> [WORK INSTRUCTIONS]
1. Answer the following from the research questions and objectives on cardiovascular-kidney-metabolic syndrome and tumors:
(a) Which common risk factors for the two conditions does the text name?
(b) Which types of multi-omics data from the UK Biobank does the study use?
(c) Which environmental factors are given as examples?
2. Resume the research questions and objectives on cardiovascular-kidney-metabolic syndrome and tumors, beginning after its final sentence.
EXCERPT PROVIDED Start Marker
Research Questions and Objectives:
Cardiovascular-kidney-metabolic syndrome (CKM) and tumors are major global health burdens that often coexist and significantly worsen patient outcomes. Although common risk factors such as aging, obesity, and chronic inflammation are known, the mechanisms underlying their co-morbidity remain unclear. This study leverages the UK Biobank’s multi-omics data (genomics, proteomics, metabolomics, and imaging), lifestyle indicators, and clinical records to reveal the co-morbidity-related molecules of CKM and tumors through multi-omics integration analysis, investigate the roles of metabolic disorders, immune-inflammatory pathways, and environmental factors (e.g., air pollution and diet), and develop AI prediction models for early risk stratification and personalized interventions.
EXCERPT PROVIDED End Marker
DATA FOR ANALYSIS Start Marker
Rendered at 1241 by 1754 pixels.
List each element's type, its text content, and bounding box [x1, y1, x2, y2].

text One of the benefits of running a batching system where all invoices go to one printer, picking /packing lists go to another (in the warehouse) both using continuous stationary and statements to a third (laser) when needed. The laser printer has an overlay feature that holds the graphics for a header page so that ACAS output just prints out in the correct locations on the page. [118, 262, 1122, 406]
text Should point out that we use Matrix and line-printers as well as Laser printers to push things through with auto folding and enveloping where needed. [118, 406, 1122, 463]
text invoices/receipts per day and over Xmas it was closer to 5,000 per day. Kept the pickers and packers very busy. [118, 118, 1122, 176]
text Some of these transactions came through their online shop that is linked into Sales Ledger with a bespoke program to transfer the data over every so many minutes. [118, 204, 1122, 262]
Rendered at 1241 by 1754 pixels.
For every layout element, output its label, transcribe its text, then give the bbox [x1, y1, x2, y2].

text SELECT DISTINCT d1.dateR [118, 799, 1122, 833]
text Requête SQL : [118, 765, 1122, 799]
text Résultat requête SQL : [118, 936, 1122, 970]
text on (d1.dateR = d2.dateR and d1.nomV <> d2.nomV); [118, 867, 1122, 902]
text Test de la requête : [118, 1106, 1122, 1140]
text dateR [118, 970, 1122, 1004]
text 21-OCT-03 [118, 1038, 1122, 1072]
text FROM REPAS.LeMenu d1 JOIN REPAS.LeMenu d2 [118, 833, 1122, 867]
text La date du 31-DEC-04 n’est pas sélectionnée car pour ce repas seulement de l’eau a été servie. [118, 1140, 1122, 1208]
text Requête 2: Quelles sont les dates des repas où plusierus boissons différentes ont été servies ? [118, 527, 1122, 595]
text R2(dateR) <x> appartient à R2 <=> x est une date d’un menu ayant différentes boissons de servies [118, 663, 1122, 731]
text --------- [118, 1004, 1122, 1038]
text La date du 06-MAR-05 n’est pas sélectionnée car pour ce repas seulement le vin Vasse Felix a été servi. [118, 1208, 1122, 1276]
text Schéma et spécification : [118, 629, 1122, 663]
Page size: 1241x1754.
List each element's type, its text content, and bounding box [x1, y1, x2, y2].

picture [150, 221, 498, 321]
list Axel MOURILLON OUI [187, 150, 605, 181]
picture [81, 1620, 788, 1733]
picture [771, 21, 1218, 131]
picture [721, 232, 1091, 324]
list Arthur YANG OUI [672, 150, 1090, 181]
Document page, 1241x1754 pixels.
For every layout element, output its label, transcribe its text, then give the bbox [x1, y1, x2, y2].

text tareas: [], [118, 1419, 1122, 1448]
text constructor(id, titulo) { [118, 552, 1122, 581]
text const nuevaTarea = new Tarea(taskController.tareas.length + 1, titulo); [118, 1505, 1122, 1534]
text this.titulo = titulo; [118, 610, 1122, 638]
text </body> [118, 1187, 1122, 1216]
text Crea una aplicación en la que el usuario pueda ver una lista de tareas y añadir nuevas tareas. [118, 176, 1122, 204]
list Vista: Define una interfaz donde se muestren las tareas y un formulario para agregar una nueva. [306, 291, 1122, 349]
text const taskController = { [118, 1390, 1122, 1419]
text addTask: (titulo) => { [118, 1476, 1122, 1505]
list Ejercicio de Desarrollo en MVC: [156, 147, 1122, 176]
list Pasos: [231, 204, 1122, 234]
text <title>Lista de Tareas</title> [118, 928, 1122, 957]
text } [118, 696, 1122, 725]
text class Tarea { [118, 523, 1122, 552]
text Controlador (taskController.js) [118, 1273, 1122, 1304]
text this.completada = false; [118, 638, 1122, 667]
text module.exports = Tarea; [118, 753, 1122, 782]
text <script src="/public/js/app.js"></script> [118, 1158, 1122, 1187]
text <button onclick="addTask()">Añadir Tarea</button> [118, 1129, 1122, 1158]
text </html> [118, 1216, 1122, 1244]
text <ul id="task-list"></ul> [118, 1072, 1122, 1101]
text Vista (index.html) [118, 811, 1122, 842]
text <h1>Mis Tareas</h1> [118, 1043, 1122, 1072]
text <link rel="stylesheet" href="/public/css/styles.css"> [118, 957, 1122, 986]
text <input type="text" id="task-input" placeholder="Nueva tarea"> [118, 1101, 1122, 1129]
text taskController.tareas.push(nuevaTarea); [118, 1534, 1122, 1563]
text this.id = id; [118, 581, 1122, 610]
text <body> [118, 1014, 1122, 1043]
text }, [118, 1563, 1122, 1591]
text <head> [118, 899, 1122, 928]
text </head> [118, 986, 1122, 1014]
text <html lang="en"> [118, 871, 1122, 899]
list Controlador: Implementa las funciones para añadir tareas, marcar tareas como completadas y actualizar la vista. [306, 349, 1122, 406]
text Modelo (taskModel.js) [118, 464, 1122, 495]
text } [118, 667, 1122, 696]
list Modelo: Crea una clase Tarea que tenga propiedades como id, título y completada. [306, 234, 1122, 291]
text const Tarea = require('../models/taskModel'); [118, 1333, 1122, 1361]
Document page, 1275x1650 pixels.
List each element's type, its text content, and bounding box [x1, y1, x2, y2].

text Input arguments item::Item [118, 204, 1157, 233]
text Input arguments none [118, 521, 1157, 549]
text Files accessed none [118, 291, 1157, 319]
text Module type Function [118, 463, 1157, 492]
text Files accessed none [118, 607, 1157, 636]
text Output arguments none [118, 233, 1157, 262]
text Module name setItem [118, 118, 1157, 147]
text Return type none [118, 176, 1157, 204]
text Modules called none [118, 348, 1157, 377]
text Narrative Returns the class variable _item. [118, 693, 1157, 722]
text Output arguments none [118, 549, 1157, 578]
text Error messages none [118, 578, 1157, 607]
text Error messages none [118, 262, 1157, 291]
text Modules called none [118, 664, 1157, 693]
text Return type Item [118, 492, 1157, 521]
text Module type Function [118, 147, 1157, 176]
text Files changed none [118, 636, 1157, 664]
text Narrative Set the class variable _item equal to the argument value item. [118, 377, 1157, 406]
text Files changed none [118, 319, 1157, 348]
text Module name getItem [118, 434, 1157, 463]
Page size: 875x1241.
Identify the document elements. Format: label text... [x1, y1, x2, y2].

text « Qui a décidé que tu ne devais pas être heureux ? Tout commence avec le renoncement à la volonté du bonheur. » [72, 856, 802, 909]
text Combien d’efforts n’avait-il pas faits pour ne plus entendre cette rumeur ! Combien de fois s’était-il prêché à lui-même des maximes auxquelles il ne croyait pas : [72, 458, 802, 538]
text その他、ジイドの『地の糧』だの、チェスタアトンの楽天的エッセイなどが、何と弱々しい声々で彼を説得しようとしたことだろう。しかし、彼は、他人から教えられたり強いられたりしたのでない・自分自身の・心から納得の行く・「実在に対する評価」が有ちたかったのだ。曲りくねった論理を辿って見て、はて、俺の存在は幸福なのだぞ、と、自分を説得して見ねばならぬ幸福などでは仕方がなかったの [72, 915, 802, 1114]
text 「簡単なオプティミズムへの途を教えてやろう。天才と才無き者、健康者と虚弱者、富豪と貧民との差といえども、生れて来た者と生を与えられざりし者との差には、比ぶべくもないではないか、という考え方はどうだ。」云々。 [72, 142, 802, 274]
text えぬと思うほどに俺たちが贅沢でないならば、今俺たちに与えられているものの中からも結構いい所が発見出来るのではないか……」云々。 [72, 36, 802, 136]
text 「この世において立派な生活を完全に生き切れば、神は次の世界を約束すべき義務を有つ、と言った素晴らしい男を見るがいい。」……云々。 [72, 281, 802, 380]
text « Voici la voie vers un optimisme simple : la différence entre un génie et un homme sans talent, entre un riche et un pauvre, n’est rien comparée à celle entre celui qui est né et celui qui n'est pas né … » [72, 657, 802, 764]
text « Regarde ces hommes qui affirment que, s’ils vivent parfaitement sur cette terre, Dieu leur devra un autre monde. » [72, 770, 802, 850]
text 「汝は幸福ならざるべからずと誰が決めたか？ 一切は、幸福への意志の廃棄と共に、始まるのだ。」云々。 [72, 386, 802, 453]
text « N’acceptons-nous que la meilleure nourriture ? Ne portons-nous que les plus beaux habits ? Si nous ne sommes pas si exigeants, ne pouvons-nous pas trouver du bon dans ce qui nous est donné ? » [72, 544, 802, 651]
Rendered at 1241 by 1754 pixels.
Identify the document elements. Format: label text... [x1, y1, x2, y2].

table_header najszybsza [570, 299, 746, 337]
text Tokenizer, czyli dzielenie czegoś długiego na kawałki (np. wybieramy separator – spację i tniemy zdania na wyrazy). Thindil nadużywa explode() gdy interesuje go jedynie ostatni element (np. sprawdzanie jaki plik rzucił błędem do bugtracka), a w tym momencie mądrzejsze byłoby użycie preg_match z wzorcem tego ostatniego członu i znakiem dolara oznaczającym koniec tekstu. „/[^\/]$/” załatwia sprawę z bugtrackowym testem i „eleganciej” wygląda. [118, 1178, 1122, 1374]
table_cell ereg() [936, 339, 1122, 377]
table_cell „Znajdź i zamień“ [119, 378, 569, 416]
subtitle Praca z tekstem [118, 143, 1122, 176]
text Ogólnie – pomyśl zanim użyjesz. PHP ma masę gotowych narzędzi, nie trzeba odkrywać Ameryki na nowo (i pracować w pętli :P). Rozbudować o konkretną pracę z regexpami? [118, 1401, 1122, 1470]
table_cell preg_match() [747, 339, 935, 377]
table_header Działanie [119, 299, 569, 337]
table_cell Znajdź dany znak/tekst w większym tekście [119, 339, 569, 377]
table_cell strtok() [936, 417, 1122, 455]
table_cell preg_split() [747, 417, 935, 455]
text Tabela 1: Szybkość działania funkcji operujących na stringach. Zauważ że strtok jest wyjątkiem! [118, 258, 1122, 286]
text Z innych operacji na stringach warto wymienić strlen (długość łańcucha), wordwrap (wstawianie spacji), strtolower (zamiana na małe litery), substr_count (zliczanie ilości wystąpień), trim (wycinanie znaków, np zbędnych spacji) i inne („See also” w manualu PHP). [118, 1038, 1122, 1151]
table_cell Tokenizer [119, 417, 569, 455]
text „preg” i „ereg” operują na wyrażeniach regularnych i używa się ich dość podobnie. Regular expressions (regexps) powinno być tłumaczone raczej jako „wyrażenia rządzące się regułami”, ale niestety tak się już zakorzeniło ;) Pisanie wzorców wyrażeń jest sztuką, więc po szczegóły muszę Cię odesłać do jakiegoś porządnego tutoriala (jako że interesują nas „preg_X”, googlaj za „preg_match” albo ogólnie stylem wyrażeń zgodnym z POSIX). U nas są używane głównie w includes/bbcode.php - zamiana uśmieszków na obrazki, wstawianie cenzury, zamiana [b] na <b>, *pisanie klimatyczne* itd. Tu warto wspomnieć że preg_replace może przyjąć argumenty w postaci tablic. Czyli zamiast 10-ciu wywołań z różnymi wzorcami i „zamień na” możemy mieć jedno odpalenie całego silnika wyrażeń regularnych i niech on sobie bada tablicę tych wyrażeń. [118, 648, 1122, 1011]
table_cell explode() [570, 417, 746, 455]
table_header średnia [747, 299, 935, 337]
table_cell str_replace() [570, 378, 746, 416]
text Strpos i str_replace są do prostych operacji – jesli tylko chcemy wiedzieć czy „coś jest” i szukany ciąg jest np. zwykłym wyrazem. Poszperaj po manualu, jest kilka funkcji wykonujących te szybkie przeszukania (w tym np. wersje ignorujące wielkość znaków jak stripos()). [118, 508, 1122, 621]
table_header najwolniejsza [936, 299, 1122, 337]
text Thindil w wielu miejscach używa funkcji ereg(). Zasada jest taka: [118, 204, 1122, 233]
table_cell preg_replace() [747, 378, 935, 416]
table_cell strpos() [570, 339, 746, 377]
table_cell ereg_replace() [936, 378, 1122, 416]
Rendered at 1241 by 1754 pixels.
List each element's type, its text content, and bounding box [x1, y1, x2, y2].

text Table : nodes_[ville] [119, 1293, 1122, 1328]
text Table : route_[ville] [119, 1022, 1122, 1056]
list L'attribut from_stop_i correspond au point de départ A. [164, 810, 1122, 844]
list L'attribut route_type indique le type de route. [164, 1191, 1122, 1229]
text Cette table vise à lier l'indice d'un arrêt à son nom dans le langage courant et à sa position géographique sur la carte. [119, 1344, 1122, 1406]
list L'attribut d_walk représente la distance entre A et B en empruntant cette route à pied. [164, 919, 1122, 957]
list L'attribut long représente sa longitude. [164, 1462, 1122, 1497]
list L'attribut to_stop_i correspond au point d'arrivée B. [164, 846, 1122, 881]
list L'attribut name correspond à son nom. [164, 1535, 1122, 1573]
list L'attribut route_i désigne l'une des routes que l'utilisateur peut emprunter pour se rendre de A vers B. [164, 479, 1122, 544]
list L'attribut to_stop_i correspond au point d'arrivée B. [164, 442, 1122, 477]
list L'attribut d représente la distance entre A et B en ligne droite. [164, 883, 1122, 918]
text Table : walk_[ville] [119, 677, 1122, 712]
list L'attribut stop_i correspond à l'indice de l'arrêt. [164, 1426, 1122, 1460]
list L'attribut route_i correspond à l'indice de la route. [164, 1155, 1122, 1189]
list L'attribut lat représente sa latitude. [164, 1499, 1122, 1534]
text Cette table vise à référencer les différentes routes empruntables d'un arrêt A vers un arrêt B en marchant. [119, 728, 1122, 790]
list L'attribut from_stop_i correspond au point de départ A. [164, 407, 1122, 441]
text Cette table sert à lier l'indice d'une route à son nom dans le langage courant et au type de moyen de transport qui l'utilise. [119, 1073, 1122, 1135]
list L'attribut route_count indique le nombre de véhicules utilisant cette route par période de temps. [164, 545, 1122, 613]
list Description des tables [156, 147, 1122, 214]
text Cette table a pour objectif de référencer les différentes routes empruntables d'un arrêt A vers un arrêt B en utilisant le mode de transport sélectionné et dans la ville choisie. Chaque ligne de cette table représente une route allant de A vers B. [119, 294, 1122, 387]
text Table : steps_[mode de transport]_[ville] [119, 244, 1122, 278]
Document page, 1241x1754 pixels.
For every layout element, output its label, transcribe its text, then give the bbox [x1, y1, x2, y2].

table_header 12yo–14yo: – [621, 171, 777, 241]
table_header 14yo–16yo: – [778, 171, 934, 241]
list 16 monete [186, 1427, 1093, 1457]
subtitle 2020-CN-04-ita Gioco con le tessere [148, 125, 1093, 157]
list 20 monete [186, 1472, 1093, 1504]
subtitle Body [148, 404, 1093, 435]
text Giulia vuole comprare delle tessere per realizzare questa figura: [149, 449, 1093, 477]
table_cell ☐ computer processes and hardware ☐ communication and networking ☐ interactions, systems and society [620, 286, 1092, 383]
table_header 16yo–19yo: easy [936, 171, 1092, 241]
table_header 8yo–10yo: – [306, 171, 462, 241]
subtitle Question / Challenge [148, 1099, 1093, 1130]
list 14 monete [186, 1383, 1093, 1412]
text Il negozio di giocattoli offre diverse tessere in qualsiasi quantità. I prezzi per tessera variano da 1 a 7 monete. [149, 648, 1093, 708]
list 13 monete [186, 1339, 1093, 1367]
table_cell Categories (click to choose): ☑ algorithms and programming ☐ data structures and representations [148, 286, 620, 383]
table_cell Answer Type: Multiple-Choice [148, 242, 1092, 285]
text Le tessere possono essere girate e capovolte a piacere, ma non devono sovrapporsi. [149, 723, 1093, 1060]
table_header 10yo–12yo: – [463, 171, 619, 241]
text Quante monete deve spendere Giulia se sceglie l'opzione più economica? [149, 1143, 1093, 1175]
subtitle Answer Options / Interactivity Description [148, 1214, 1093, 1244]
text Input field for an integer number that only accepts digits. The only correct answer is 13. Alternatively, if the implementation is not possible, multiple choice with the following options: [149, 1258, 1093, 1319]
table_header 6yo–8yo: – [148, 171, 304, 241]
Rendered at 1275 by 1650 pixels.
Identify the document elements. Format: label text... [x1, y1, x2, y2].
DATA FOR ANALYSIS End Marker
> [ANSWER SECTION]
1.
(a) Aging, obesity, and chronic inflammation.
(b) Genomics, proteomics, metabolomics, and imaging.
(c) Air pollution and diet.

2.
Scientific Rationale:
Circulating proteins and metabolites can reflect systemic changes in CKM-tumor co-morbidity and reveal shared molecular pathways. Existing evidence suggests that CKM components (e.g., insulin resistance and chronic kidney disease) may promote tumor development through oxidative stress, lipid metabolism disorders, and chronic inflammation. However, previous studies have been limited to single-omics or lacked precise assessment of environmental exposures. The UK Biobank’s unique resources, including longitudinal multi-omics data, accelerometer-measured physical activity, and geocoded environmental exposure data, support systematic research. This study will integrate genomics (SNPs, polygenic risk scores), proteomics (inflammatory/angiogenesis markers), metabolomics (lipid/glucose intermediates), and imaging (body composition, organ fat) data to elucidate cross-disease pathways. Causal inference (Mendelian randomization) and machine learning (ensemble models) will be applied to distinguish biomarkers from confounders and optimize predictive performance. Results will be validated through nested case-control designs and external cohorts.